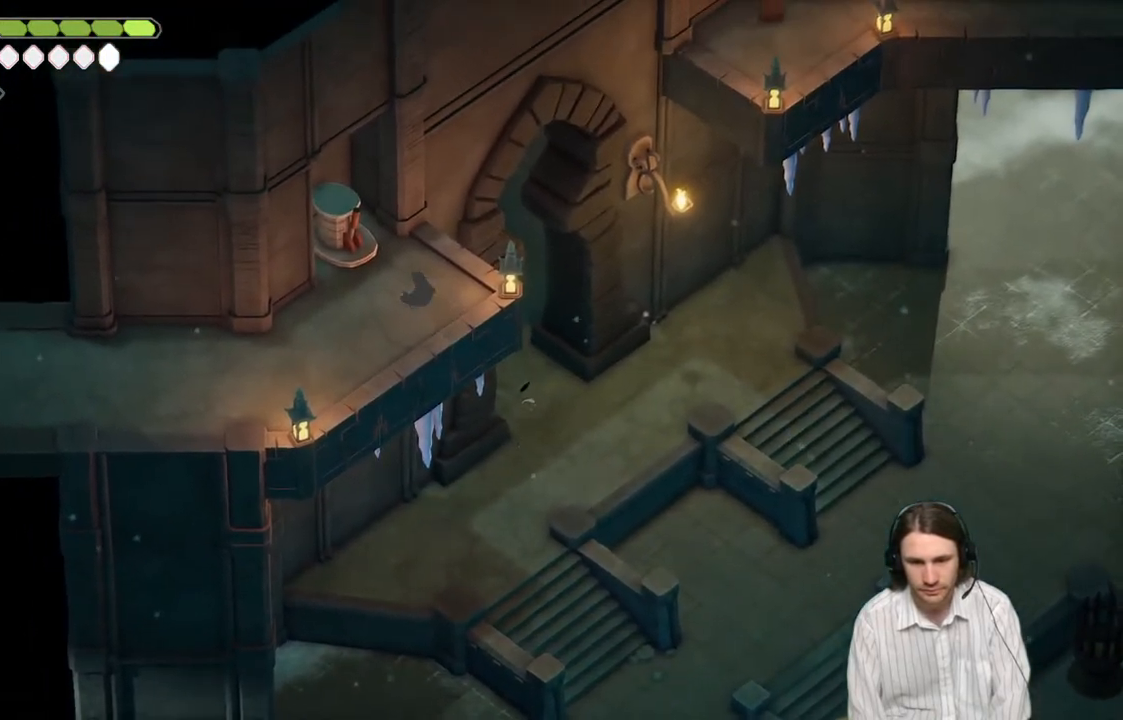
{"buttons": [], "left_stick": "up-left", "right_stick": "center", "events": []}
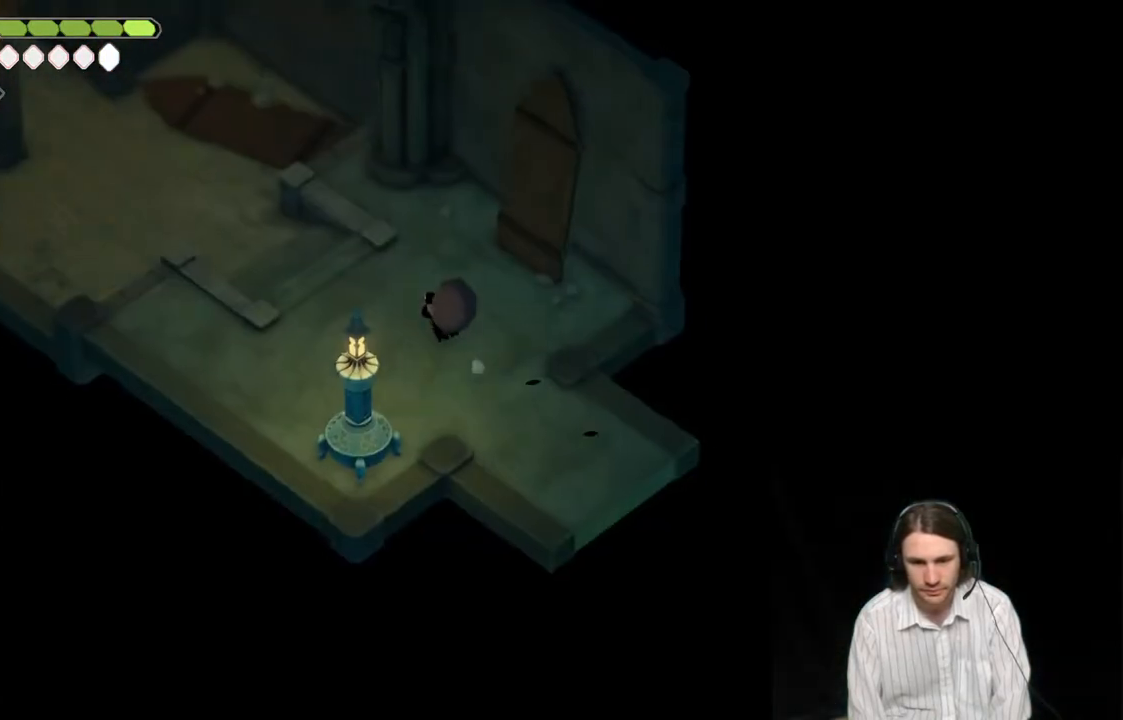
{"buttons": [], "left_stick": "up-left", "right_stick": "center", "events": []}
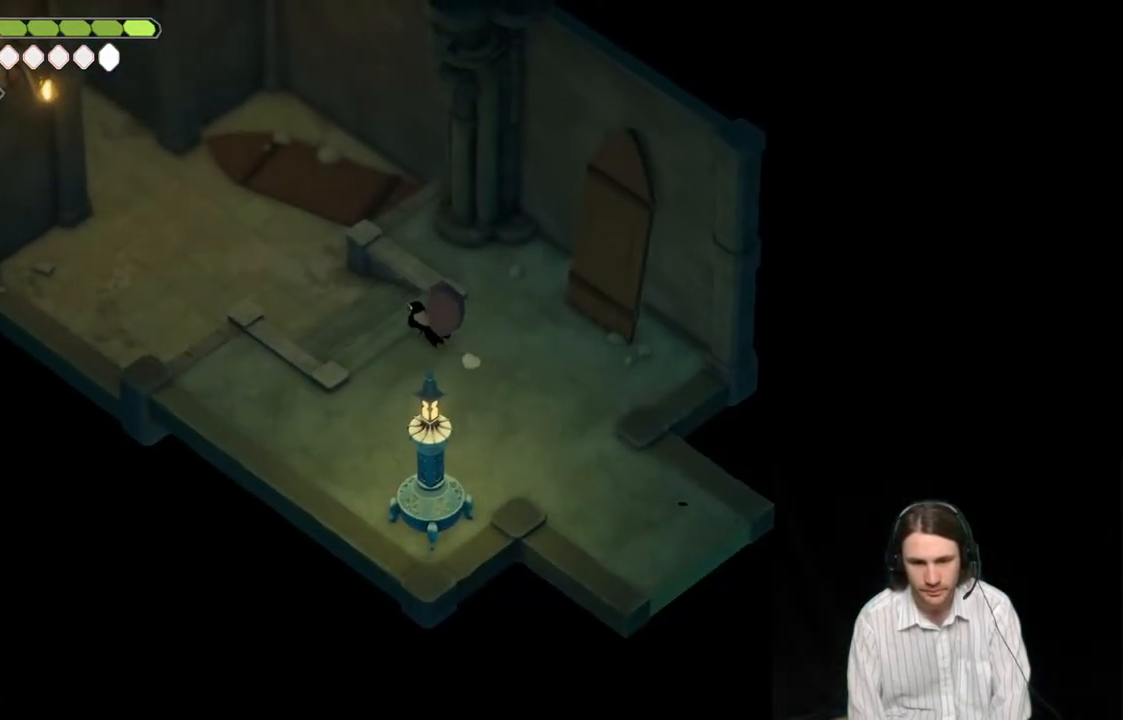
{"buttons": [], "left_stick": "up-left", "right_stick": "center", "events": [[117, "B", "down"], [317, "B", "up"]]}
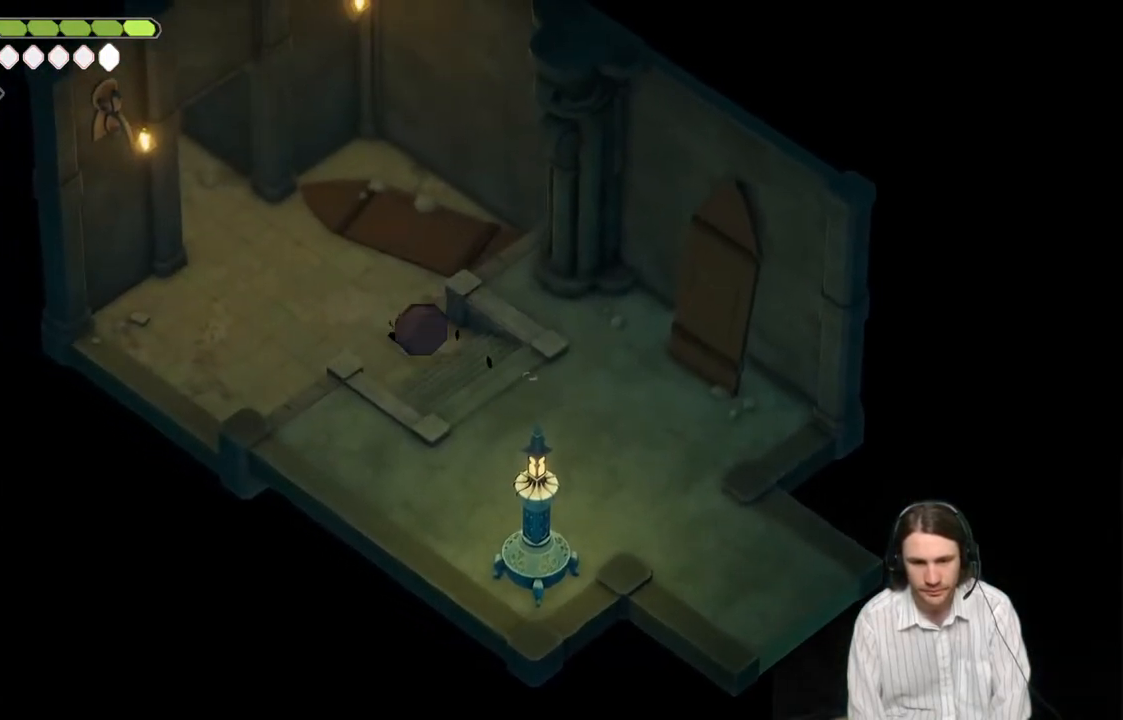
{"buttons": [], "left_stick": "up-left", "right_stick": "center", "events": []}
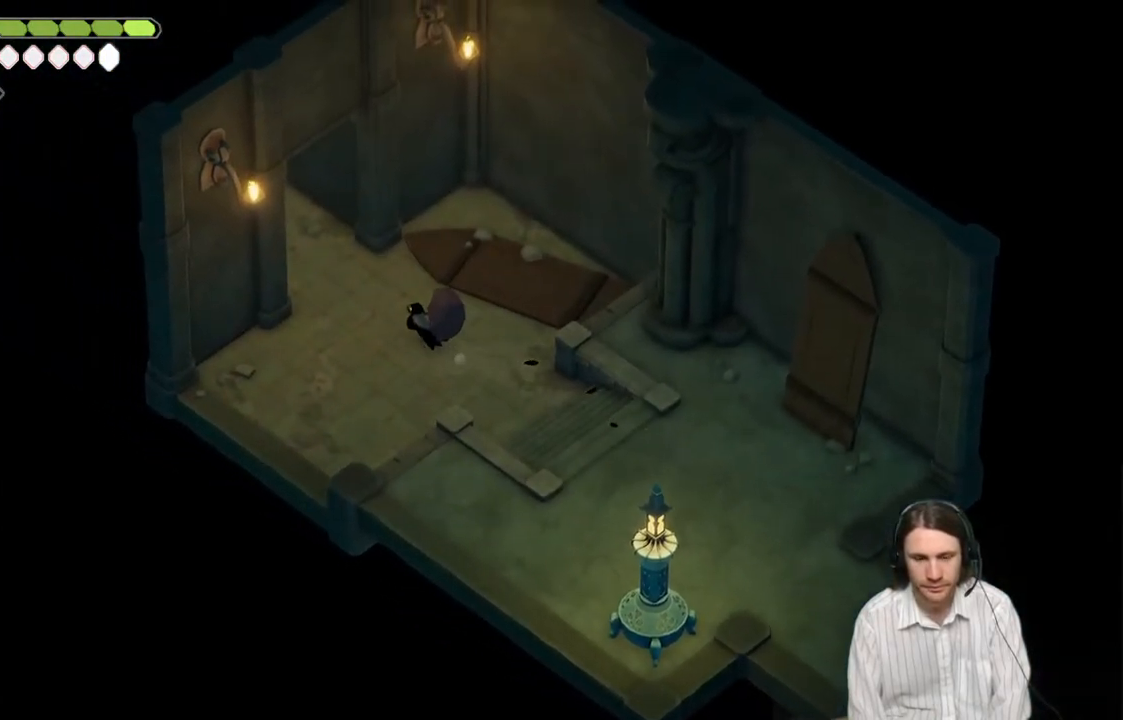
{"buttons": ["B"], "left_stick": "up-left", "right_stick": "center", "events": [[500, "B", "down"]]}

=====

YOUR ASSIGNMENT: For this exercise, copy the entries above exactly and skip any picture.

RESPONSE AREA:
{"buttons": [], "left_stick": "up-left", "right_stick": "center", "events": []}
{"buttons": [], "left_stick": "up-left", "right_stick": "center", "events": []}
{"buttons": [], "left_stick": "up-left", "right_stick": "center", "events": [[117, "B", "down"], [317, "B", "up"]]}
{"buttons": [], "left_stick": "up-left", "right_stick": "center", "events": []}
{"buttons": ["B"], "left_stick": "up-left", "right_stick": "center", "events": [[500, "B", "down"]]}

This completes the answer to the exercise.